» Instructions to follow:
Look for the string "Training" in the listing below and copy every line in which it appears.

== Segment start ==

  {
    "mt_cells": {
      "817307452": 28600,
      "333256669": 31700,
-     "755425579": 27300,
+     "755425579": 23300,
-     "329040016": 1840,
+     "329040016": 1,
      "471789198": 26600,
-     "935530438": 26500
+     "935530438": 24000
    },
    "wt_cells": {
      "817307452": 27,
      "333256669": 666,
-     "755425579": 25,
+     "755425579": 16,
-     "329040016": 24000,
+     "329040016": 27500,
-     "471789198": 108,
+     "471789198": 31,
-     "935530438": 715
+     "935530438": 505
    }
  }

== Segment end ==
== Segment start ==

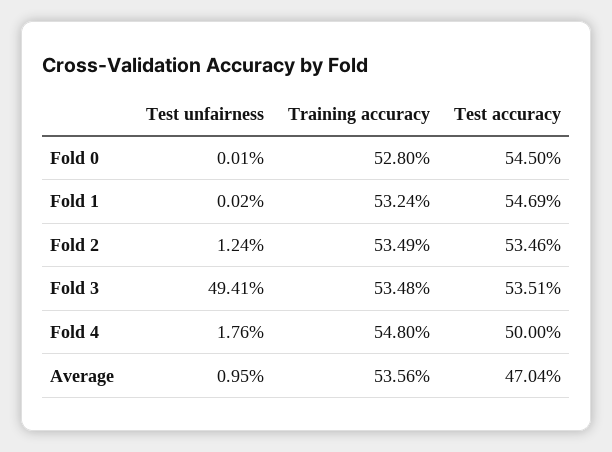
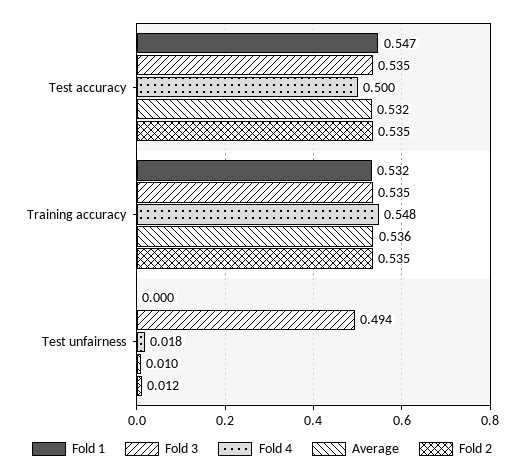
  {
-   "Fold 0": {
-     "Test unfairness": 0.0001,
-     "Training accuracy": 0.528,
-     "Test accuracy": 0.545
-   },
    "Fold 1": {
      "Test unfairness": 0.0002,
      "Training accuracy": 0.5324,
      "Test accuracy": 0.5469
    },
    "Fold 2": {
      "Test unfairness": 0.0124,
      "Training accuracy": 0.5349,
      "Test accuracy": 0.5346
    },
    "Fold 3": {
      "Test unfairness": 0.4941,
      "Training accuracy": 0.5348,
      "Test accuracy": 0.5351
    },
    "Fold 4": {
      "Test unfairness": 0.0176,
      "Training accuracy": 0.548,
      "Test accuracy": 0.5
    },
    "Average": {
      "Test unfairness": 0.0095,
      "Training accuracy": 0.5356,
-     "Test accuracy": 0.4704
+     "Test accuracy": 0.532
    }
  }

== Segment end ==

» Your response:
-     "Training accuracy": 0.528,
      "Training accuracy": 0.5324,
      "Training accuracy": 0.5349,
      "Training accuracy": 0.5348,
      "Training accuracy": 0.548,
      "Training accuracy": 0.5356,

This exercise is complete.